Exercise text.
• • • • •
Rigrodsky & Long, P.A. announces that it is investigating potential claims against the board of directors of American Surgical Holdings, Inc. (“American Surgical” or the “Company”) (OTC BB: ASRG) concerning possible breaches of fiduciary duty and other violations of law related to the Company’s entry into an agreement to be acquired and taken private by AH Holdings Inc. (“AH Holdings”), an affiliate of Great Point Partners, I LP in a transaction valued at approximately $33 million.

Under the proposed agreement, AH Holdings will acquire all of the outstanding common shares of American Surgical for $2.87 per share in cash. Furthermore, the cash consideration payable by AH Holdings will not be paid on an aggregate of 2,234,707 shares of the Company's common stock owned by certain members of the Company’s management team (the “Non-Participating Stockholders”). Instead, the Non-Participating Stockholders will receive a 14.9% ownership interest, collectively, in the buyer’s parent entity. In addition, under the terms of the merger agreement, at the closing of the transaction American Surgical’s stockholders will receive (a) additional per share merger consideration consisting of a final cash dividend, if any, payable by the Company and computed in accordance with the merger agreement and (b) an ownership interest in CMC Associates, LLC, a subsidiary of the Company, which will be the beneficial owner of certain pending litigation and litigation rights.

The investigation concerns whether American Surgical’s board of directors failed to adequately shop the Company and obtain the best price possible for American Surgical’s shareholders before entering into the agreement with AH Holdings. Moreover, stockholders representing over 60% of the issued and outstanding shares of common stock of American Surgical have entered into an agreement to vote in favor of the merger.
• • • • •
Records shown.
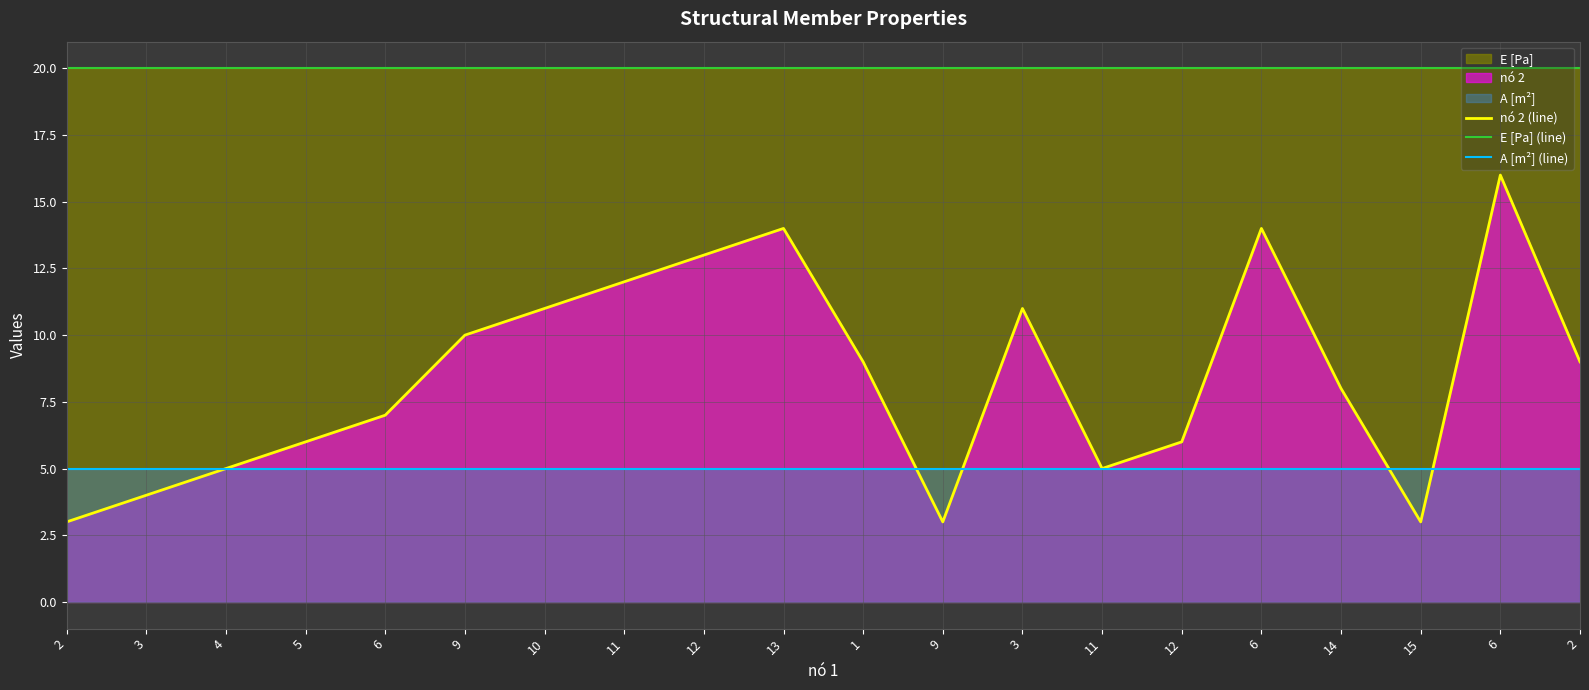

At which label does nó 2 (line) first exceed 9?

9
• • • • •
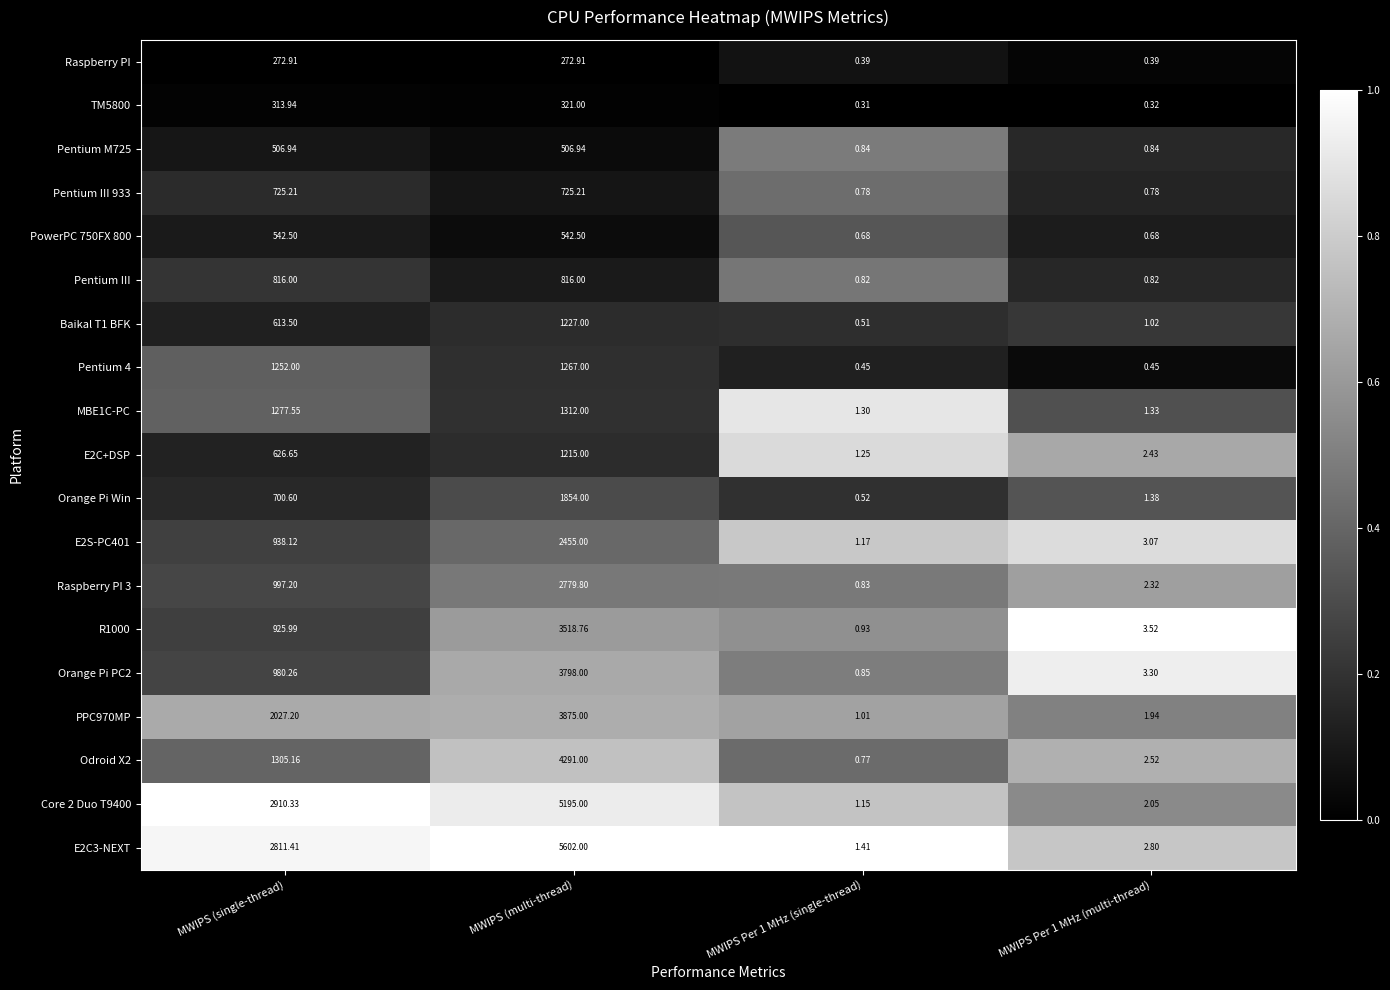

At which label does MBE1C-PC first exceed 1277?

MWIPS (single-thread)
• • • • •
Work task 1.
Extract the passage of the American Surgical announcement that runs between "Rigrodsky & Long, P.A." and "approximately $33 million.", inclusive.
Work task 2.
Continue the American Surgical announcement from the point where it stops.
You can set the listing aside; it plays no part here.

Answer box 1.
Rigrodsky & Long, P.A. announces that it is investigating potential claims against the board of directors of American Surgical Holdings, Inc. (“American Surgical” or the “Company”) (OTC BB: ASRG) concerning possible breaches of fiduciary duty and other violations of law related to the Company’s entry into an agreement to be acquired and taken private by AH Holdings Inc. (“AH Holdings”), an affiliate of Great Point Partners, I LP in a transaction valued at approximately $33 million.

Answer box 2.
If you own the common stock of American Surgical and purchased your shares before December 20, 2010, if you have information or would like to learn more about these claims, or if you wish to discuss these matters or have any questions concerning this announcement or your rights or interests with respect to these matters, please contact Seth D. Rigrodsky, Esquire or Noah R. Wortman, Case Development Director, of Rigrodsky & Long, P.A., 919 N. Market Street, Suite 980, Wilmington, Delaware, by telephone at (888) 969-4242, or by e-mail to info@rigrodskylong.com.

Rigrodsky & Long, P.A., with offices in Wilmington, Delaware and Garden City, New York, regularly litigates securities class, derivative and direct actions, shareholder rights litigation and corporate governance litigation, including claims for breach of fiduciary duty and proxy violations in the Delaware Court of Chancery and in state and federal courts throughout the United States.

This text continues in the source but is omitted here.